■ Action item:
Below are the records. List every line holding the word "Тефтели".

Entries taken from a collection
*-*-*
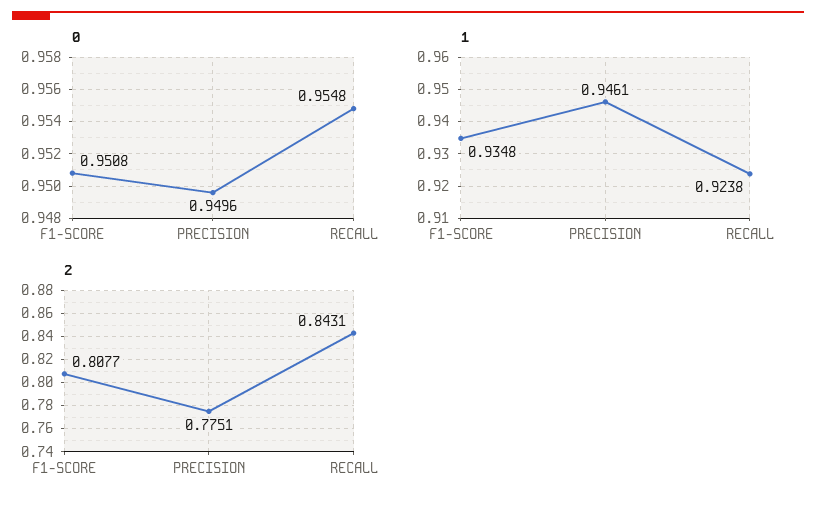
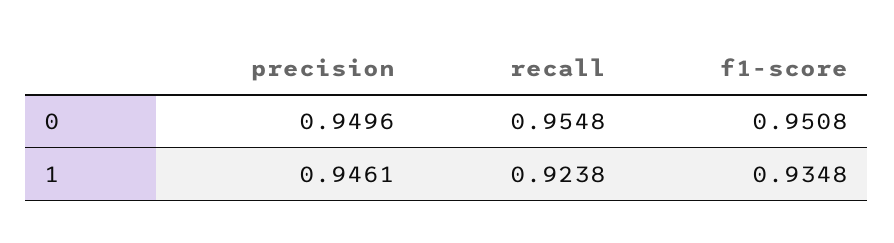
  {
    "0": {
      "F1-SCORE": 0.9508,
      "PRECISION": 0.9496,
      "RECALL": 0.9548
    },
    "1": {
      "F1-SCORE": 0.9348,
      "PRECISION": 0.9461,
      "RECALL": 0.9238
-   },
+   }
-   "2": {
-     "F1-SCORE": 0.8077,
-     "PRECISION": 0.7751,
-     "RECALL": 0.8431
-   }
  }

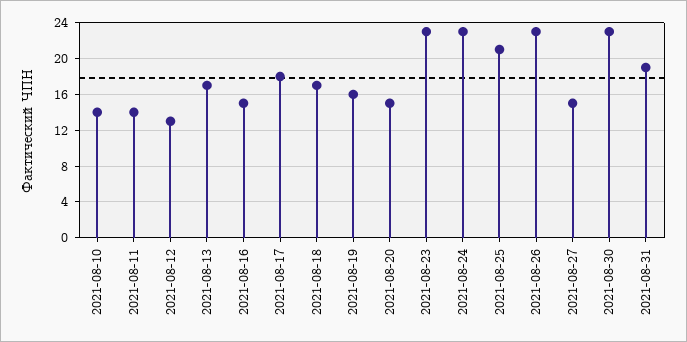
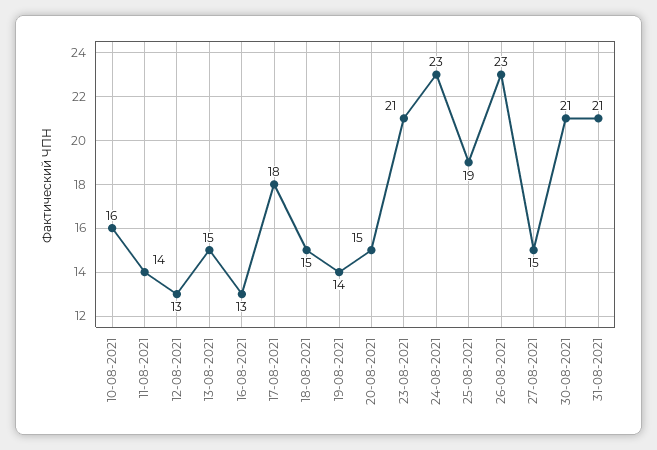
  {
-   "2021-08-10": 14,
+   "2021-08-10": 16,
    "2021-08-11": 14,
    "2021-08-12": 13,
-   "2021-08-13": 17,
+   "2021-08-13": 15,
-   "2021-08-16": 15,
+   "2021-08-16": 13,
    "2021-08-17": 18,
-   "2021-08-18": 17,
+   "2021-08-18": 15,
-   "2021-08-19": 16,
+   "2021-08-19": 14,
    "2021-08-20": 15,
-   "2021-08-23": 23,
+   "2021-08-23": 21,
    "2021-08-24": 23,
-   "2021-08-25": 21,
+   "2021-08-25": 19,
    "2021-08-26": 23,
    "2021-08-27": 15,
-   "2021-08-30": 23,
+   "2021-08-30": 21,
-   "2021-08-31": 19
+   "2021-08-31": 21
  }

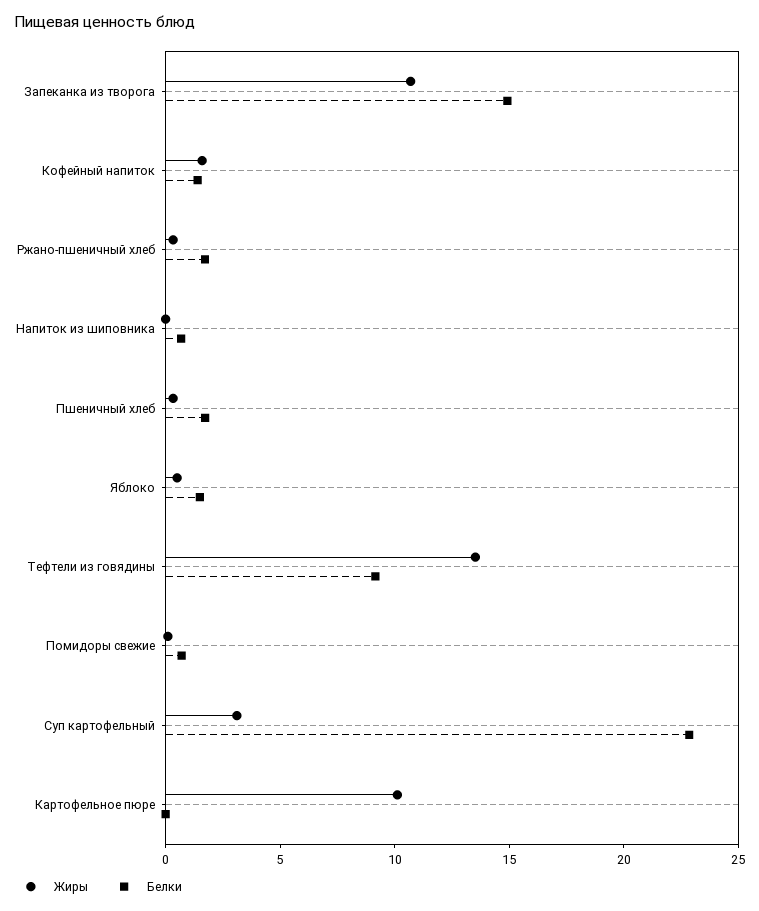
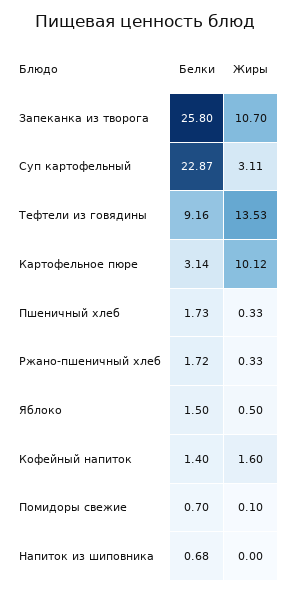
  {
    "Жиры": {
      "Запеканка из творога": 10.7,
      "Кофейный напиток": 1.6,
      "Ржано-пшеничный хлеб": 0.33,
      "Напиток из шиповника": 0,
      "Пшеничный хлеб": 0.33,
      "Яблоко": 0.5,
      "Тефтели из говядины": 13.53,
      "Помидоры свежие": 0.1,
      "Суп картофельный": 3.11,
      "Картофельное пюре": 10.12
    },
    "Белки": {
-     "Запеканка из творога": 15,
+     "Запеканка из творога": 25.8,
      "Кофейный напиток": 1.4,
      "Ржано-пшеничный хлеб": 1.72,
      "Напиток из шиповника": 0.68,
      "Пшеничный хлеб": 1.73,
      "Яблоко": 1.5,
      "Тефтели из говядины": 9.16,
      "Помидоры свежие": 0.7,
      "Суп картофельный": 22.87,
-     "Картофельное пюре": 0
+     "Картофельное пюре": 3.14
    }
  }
*-*-*
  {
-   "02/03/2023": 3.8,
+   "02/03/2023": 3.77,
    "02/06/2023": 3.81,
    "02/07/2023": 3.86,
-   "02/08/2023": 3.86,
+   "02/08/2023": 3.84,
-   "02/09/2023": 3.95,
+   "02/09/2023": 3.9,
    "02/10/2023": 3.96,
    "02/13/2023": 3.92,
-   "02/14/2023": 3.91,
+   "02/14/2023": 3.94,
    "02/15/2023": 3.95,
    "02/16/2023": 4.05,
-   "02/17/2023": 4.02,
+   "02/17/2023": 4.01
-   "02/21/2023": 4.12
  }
*-*-*
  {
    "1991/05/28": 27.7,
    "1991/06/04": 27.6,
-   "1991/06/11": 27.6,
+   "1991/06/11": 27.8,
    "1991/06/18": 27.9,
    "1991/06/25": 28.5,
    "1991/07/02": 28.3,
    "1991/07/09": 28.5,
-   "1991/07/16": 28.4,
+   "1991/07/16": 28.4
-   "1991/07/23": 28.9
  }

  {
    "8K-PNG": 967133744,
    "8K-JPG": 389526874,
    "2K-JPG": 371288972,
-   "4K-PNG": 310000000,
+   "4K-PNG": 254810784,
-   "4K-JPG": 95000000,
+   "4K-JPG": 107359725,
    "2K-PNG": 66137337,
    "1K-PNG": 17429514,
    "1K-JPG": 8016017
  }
*-*-*
■ Result below:
      "Тефтели из говядины": 13.53,
      "Тефтели из говядины": 9.16,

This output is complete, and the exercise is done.